The BayLDA has apparently urged Apple to provide not only a contact option on the Internet, but also by mail (p. 29):
It must be possible to file the request for non-disclosure pursuant to Article 17 (1) of the GDPR and the objection pursuant to Article 21 of the GDPR both online and by mail. These rights must be explicitly pointed out.
Schrems-II
The BayLDA emphasizes that the conclusion of the new standard contractual clauses does not provide a “simple solution” to the problem identified by the ECJ in the Schrems II ruling (RS C‑311/18 of 16.07.2020). The data exporter must actually comply with the verification obligation set out in the clauses. It must check whether authorities of the third country could possibly access the data to an extent that goes beyond what is acceptable under EU law. Here, the BayLDA envisages the following procedure (p. 47):
We expect companies and other entities that transfer personal data to third countries to conduct and document the above review. We have already received a number of complaints about transfers to third countries, and we are obliged to investigate each of these complaints. We then require the data exporter to provide evidence of the audit, in particular of the access possibilities of the authorities in the third country, and that the data enjoys a level of protection comparable to the EU level of protection, even in view of these access possibilities. If the company cannot prove this, we are generally obliged to prohibit the transfer – unless the company waives this of its own accord.
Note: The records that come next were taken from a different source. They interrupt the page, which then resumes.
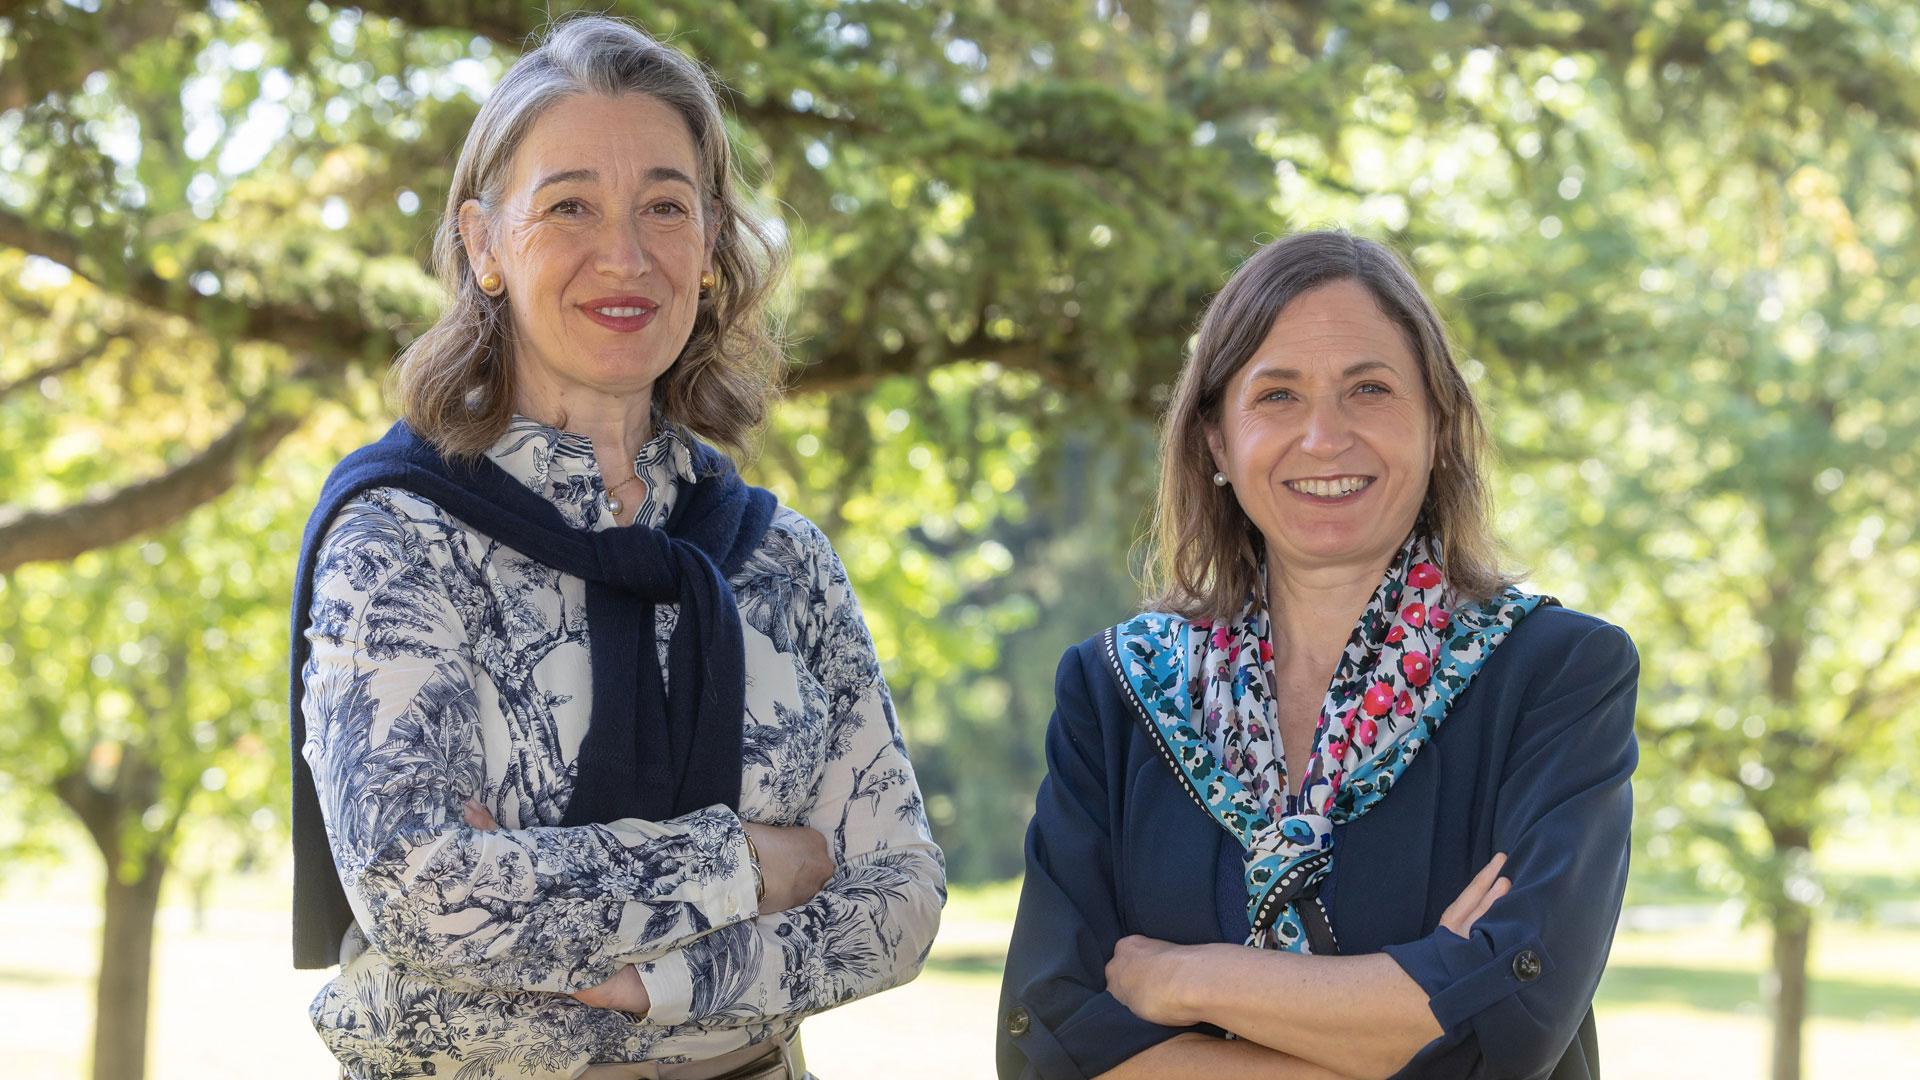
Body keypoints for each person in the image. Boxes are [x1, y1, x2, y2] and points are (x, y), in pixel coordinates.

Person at [288, 15, 944, 1080]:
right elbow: (420, 891)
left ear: (711, 243)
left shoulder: (777, 560)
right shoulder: (402, 540)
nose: (626, 255)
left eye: (665, 208)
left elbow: (903, 896)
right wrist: (749, 865)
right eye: (569, 206)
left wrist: (657, 980)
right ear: (483, 244)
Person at [996, 230, 1637, 1079]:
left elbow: (1508, 1027)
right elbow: (1047, 1039)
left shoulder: (1557, 675)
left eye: (1369, 389)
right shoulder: (1116, 692)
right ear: (1219, 443)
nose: (1325, 438)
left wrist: (1185, 978)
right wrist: (1398, 1012)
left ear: (1438, 425)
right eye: (1277, 396)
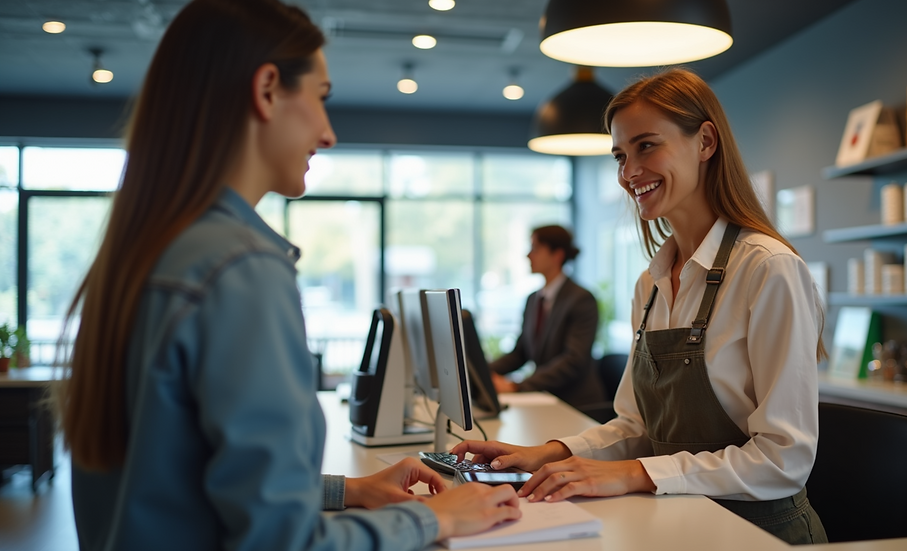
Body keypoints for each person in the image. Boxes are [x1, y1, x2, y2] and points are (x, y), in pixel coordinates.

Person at [55, 1, 520, 550]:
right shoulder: (240, 267)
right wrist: (439, 518)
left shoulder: (151, 249)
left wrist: (344, 490)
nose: (328, 134)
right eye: (321, 98)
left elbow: (175, 477)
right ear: (268, 88)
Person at [453, 68, 829, 545]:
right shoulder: (649, 284)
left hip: (760, 532)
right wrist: (545, 453)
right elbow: (637, 425)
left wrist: (636, 474)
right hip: (680, 521)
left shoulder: (769, 270)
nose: (628, 173)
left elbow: (784, 460)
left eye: (646, 146)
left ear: (706, 142)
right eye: (620, 156)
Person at [489, 225, 605, 411]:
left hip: (576, 405)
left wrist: (517, 386)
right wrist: (484, 371)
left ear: (557, 255)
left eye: (535, 248)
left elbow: (573, 360)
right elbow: (521, 352)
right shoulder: (533, 299)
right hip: (544, 399)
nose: (528, 255)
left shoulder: (581, 299)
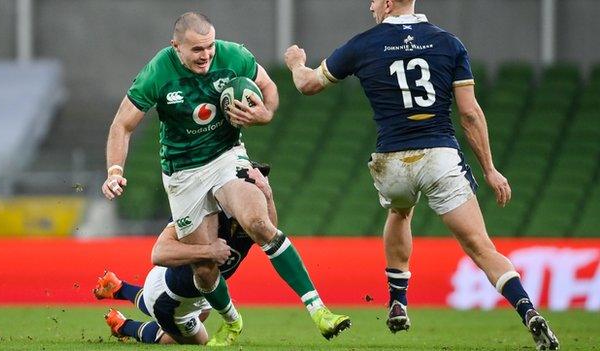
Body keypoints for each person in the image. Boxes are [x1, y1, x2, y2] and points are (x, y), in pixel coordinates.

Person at [283, 1, 559, 349]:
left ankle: (398, 299)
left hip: (391, 161)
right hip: (439, 156)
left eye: (373, 1)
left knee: (399, 211)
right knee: (480, 247)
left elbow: (308, 84)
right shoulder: (449, 44)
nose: (370, 7)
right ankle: (528, 311)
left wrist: (295, 63)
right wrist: (489, 169)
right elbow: (470, 114)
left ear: (386, 3)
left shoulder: (362, 44)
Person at [101, 12, 350, 345]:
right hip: (182, 173)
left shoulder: (233, 55)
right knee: (205, 266)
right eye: (196, 50)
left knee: (259, 223)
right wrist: (115, 170)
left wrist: (266, 113)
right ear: (176, 46)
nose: (206, 55)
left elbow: (268, 87)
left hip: (226, 155)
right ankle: (231, 321)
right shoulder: (157, 73)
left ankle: (319, 311)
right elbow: (122, 125)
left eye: (209, 46)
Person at [94, 166, 270, 346]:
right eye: (252, 189)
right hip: (167, 295)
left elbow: (270, 232)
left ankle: (118, 288)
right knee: (196, 341)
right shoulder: (201, 207)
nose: (256, 195)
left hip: (194, 293)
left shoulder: (250, 221)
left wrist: (268, 196)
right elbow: (159, 253)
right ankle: (123, 326)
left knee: (203, 312)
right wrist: (209, 252)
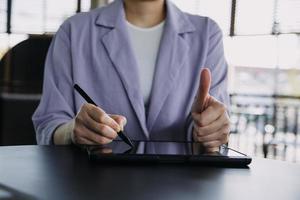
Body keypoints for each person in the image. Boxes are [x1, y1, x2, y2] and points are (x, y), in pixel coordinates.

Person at [32, 0, 230, 153]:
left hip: (181, 186)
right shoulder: (74, 31)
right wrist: (71, 131)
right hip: (93, 184)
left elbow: (216, 122)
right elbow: (49, 123)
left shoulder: (207, 34)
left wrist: (210, 128)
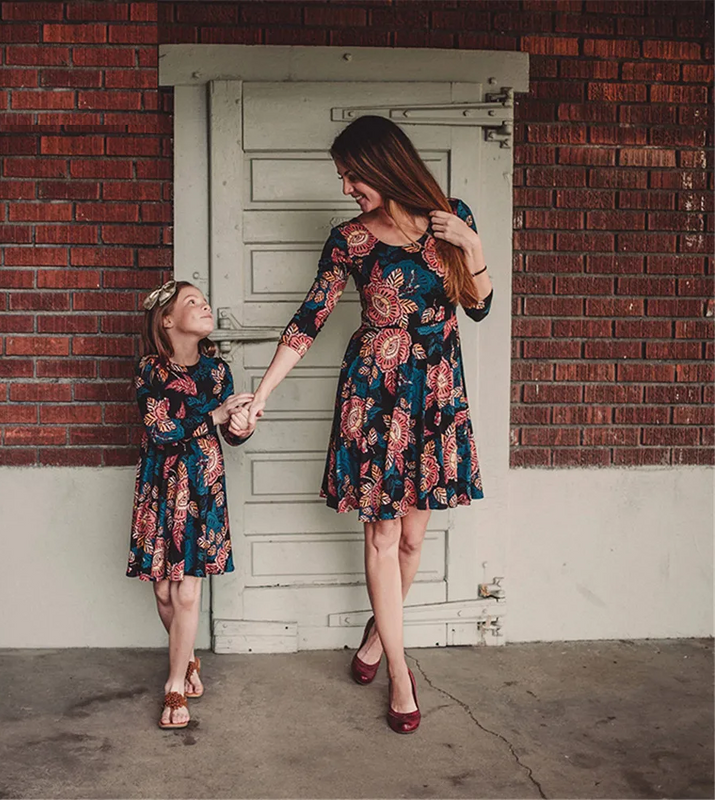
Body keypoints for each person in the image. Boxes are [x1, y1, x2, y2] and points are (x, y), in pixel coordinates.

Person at [245, 116, 494, 734]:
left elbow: (479, 306)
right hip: (374, 398)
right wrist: (263, 394)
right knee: (382, 539)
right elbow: (309, 319)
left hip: (435, 396)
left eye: (353, 174)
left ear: (384, 165)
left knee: (412, 541)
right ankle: (401, 675)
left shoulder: (450, 216)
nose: (348, 186)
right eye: (343, 178)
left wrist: (473, 245)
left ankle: (376, 640)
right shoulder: (350, 240)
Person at [127, 280, 256, 730]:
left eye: (204, 300)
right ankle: (190, 659)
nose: (204, 305)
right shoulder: (149, 370)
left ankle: (174, 686)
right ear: (167, 320)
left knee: (186, 591)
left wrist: (240, 422)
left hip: (201, 489)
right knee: (163, 592)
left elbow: (231, 436)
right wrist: (214, 417)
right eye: (191, 301)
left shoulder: (218, 372)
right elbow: (161, 430)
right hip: (159, 488)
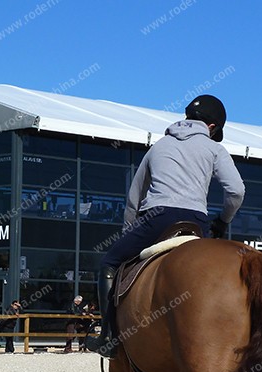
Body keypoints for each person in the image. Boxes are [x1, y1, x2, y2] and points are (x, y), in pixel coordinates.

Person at [84, 94, 245, 358]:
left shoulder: (158, 146)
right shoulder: (215, 149)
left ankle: (109, 336)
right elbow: (236, 191)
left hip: (155, 219)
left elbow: (133, 198)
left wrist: (130, 231)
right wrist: (223, 219)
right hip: (195, 222)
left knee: (110, 263)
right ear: (213, 127)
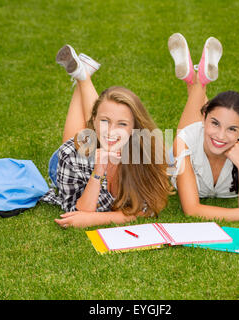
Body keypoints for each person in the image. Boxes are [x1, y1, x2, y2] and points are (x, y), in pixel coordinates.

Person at [44, 44, 172, 228]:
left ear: (135, 127)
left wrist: (95, 219)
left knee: (105, 123)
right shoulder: (70, 155)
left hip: (93, 141)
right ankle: (82, 78)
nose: (112, 131)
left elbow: (152, 206)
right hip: (64, 166)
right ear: (93, 120)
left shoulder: (146, 150)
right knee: (75, 145)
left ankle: (82, 76)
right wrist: (98, 171)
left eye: (123, 124)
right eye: (103, 121)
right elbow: (75, 210)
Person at [168, 33, 239, 226]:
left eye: (232, 129)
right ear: (203, 119)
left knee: (209, 126)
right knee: (189, 134)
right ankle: (198, 83)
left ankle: (194, 80)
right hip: (187, 144)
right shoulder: (185, 141)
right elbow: (191, 209)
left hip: (215, 131)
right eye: (214, 123)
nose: (221, 136)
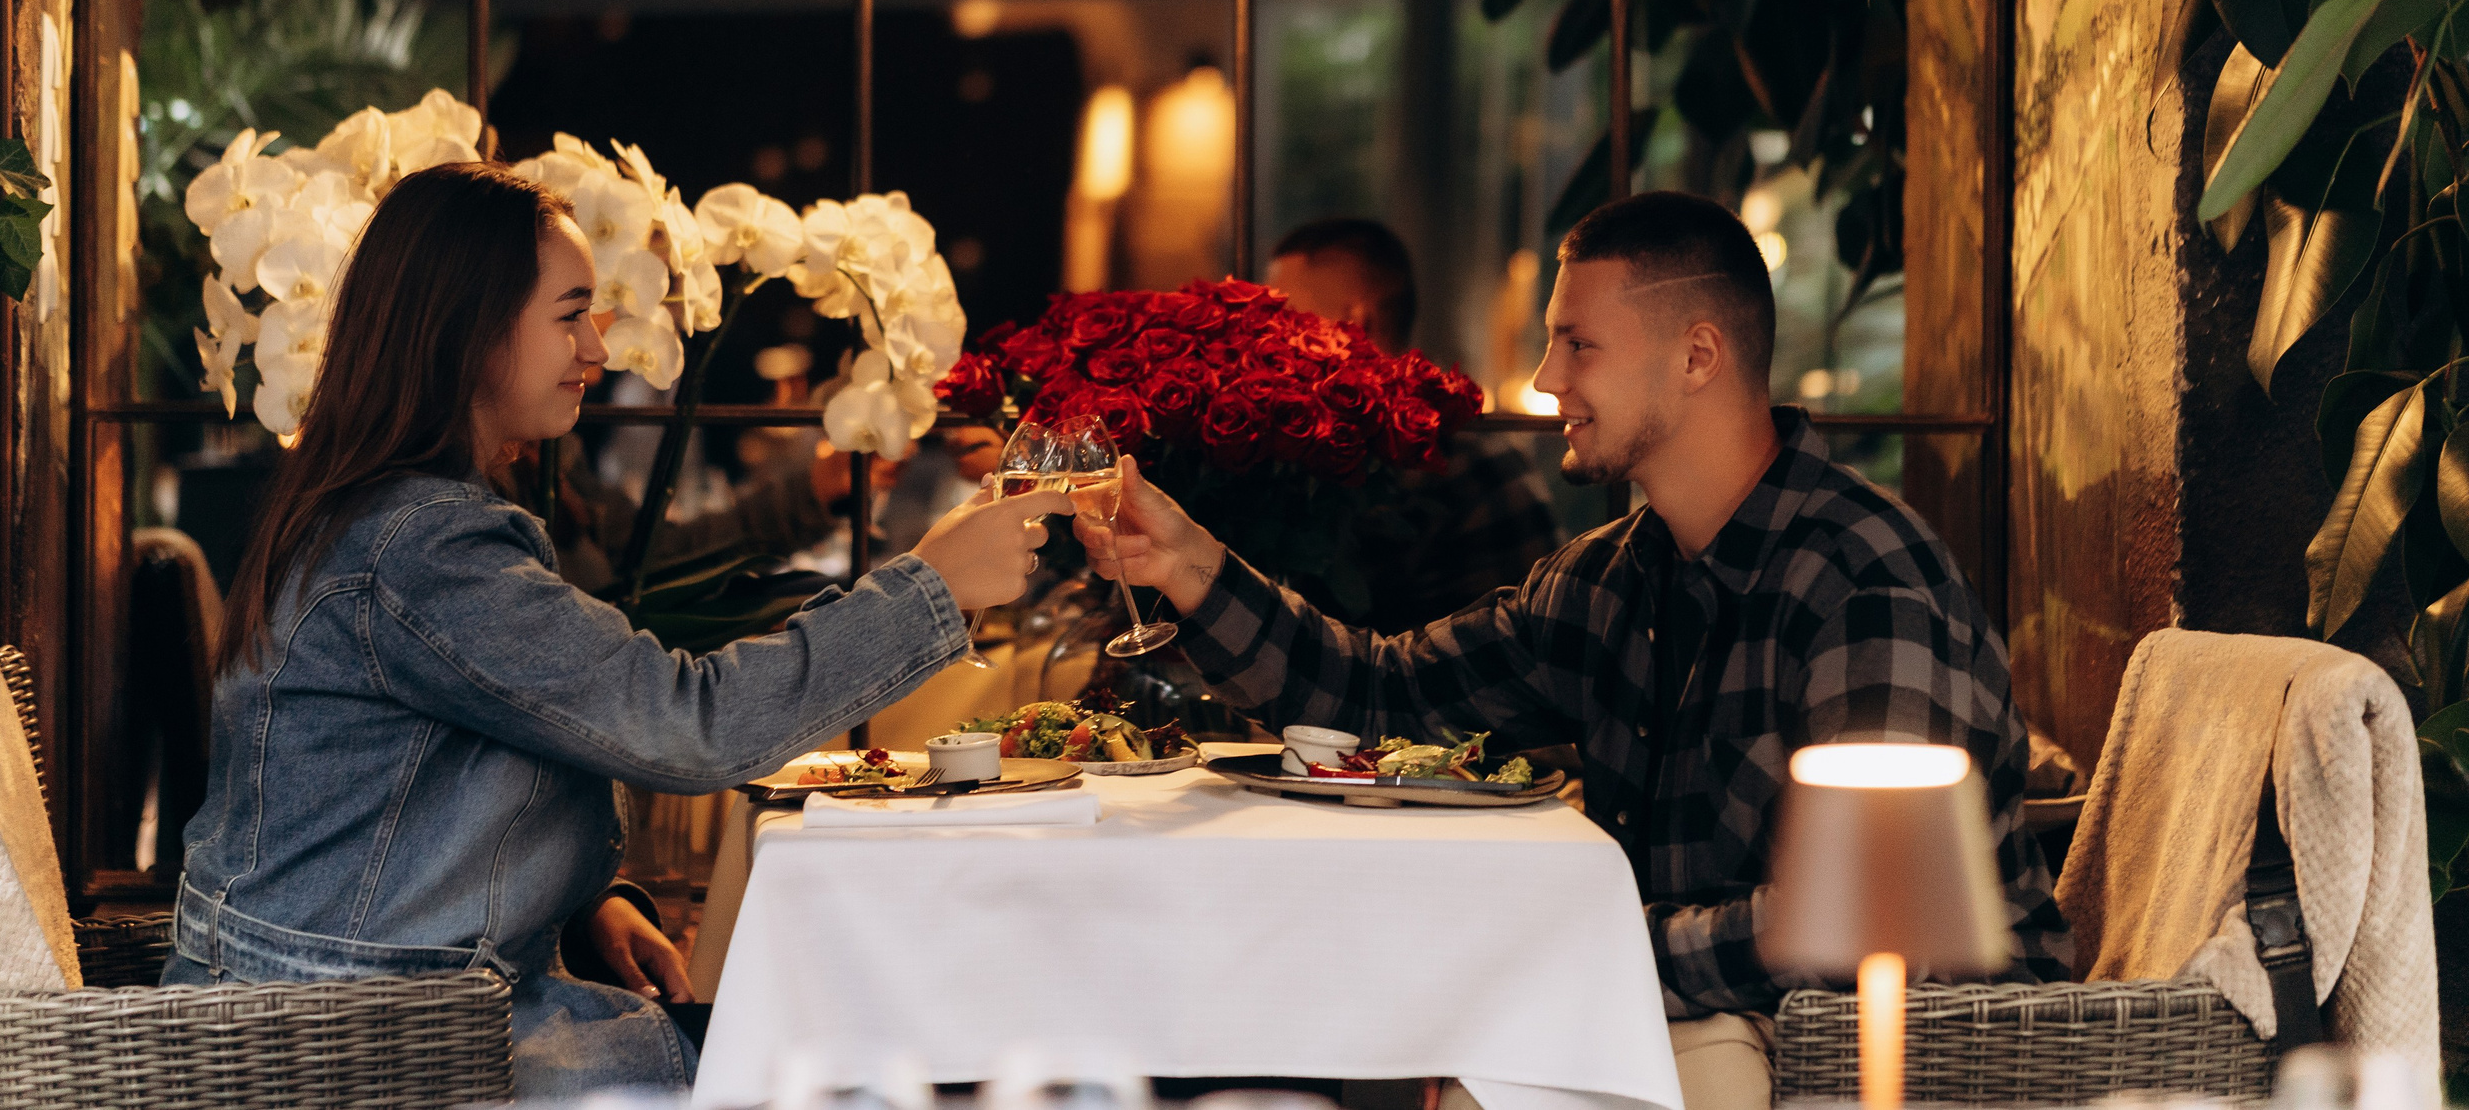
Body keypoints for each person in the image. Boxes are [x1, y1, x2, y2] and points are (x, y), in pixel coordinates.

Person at [1083, 192, 2068, 1110]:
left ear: (1696, 356)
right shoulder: (1610, 579)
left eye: (1576, 344)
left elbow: (1868, 917)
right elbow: (1378, 701)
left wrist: (1590, 945)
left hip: (1905, 1059)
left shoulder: (1865, 582)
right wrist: (1189, 565)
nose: (1547, 378)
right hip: (1689, 1018)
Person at [165, 162, 1065, 1098]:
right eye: (570, 314)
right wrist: (931, 586)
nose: (597, 348)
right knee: (871, 1060)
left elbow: (416, 785)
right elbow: (688, 724)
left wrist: (591, 901)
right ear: (466, 329)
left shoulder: (377, 515)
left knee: (817, 1045)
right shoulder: (423, 544)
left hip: (362, 1017)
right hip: (367, 1052)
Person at [1267, 218, 1561, 632]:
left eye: (1285, 317)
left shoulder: (1455, 464)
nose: (1267, 337)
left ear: (1357, 321)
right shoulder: (1308, 454)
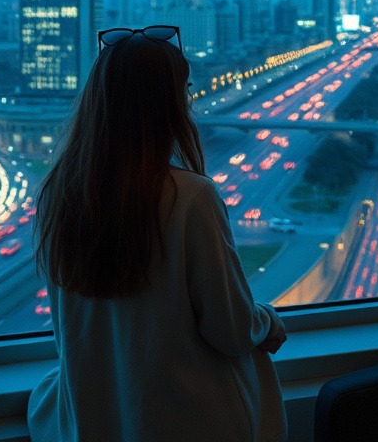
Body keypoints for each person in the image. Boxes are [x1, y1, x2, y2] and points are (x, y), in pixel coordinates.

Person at [29, 25, 288, 442]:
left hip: (89, 424)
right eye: (184, 91)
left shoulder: (60, 195)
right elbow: (232, 330)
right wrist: (269, 322)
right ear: (165, 105)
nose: (189, 103)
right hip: (183, 423)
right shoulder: (191, 198)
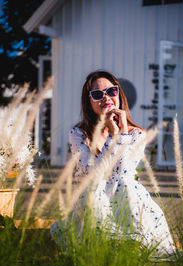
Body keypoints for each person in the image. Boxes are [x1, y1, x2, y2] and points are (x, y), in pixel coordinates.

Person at [51, 70, 175, 255]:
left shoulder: (136, 134)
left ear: (119, 94)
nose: (106, 98)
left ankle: (130, 245)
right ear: (89, 102)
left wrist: (122, 132)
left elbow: (123, 173)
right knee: (97, 190)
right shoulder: (79, 134)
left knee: (126, 185)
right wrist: (114, 137)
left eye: (111, 91)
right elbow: (92, 175)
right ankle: (106, 244)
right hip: (93, 204)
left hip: (127, 203)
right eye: (97, 94)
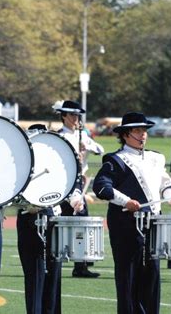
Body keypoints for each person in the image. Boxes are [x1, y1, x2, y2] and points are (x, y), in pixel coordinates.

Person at [93, 112, 171, 313]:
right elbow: (101, 187)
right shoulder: (116, 160)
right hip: (125, 224)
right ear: (125, 134)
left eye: (144, 131)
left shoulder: (156, 158)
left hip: (153, 223)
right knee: (128, 275)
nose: (143, 135)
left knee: (152, 273)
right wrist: (126, 201)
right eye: (137, 131)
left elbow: (166, 183)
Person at [16, 123, 85, 314]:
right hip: (30, 221)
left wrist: (75, 199)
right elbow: (12, 195)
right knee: (35, 277)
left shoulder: (53, 162)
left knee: (54, 276)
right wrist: (27, 206)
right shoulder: (21, 165)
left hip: (54, 220)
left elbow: (69, 186)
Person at [52, 100, 104, 278]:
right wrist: (75, 158)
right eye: (72, 115)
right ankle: (57, 258)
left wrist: (86, 146)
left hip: (79, 182)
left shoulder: (83, 135)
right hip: (65, 183)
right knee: (62, 221)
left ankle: (80, 265)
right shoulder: (60, 136)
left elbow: (100, 149)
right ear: (64, 116)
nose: (76, 119)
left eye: (77, 116)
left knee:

Disclosure of tenant contact data
In the area of tenant data protection, the BayLDA provides a good example of the fact that it is not always necessary to choose the milder means of achieving the purpose, but only if this milder means is equally suitable for achieving the purpose (p. 64):
[The disclosure of a tenant’s contact data by a landlord to a craftsman] is, at least as a rule, also permissible without the tenant’s consent on the basis of Article 6 (1) (f) of the GDPR because it is in the landlord’s legitimate interest that the craftsman contacts the tenant in order to arrange a repair appointment. It would also be conceivable that the tradesman exclusively gives the landlord one or more suitable dates from his point of view, and the landlord tries to coordinate these with the tenant and then gives the tradesman corresponding feedback. Experience shows, however, that it is often not easy to coordinate dates without being in direct contact with each other. Therefore, from our point of view, it is basically legitimate for the landlord to enable direct contact by passing on the telephone number to the tradesman.